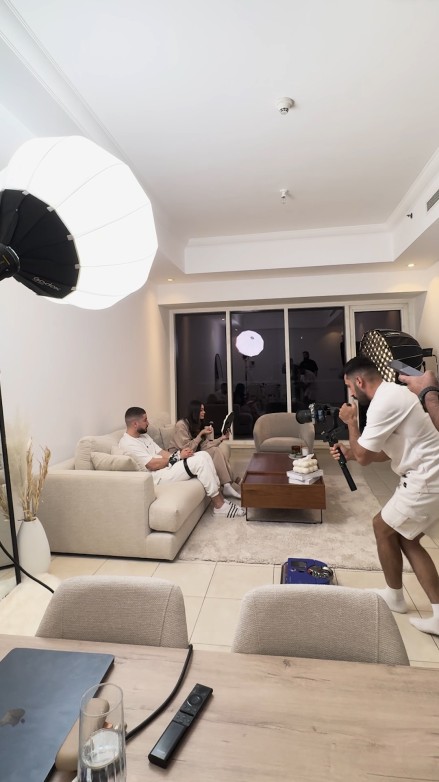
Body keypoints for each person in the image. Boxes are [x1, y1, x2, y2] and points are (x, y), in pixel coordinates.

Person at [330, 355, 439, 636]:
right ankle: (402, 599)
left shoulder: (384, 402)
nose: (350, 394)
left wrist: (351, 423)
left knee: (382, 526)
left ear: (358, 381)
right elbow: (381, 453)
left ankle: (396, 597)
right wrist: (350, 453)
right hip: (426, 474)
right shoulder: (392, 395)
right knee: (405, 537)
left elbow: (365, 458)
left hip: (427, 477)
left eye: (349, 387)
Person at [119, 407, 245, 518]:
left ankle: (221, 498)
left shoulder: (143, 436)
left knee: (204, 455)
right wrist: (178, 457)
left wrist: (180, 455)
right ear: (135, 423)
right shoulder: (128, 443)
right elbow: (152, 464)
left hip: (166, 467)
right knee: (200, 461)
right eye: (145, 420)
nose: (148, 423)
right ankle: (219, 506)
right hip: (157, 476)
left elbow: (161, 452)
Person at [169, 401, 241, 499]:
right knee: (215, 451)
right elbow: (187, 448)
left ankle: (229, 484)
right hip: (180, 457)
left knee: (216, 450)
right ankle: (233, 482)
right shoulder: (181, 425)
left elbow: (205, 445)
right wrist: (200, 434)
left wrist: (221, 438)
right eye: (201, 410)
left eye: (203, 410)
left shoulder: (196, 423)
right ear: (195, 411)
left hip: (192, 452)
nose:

☆ ☆ ☆

_Your goal:_ Where does the word "elbow" appear in the material above? Copy every line that holds it.

_Response below:_
right elbow: (381, 453)
left elbow: (365, 458)
right elbow: (152, 464)
left elbow: (161, 452)
right elbow: (187, 448)
left elbow: (205, 445)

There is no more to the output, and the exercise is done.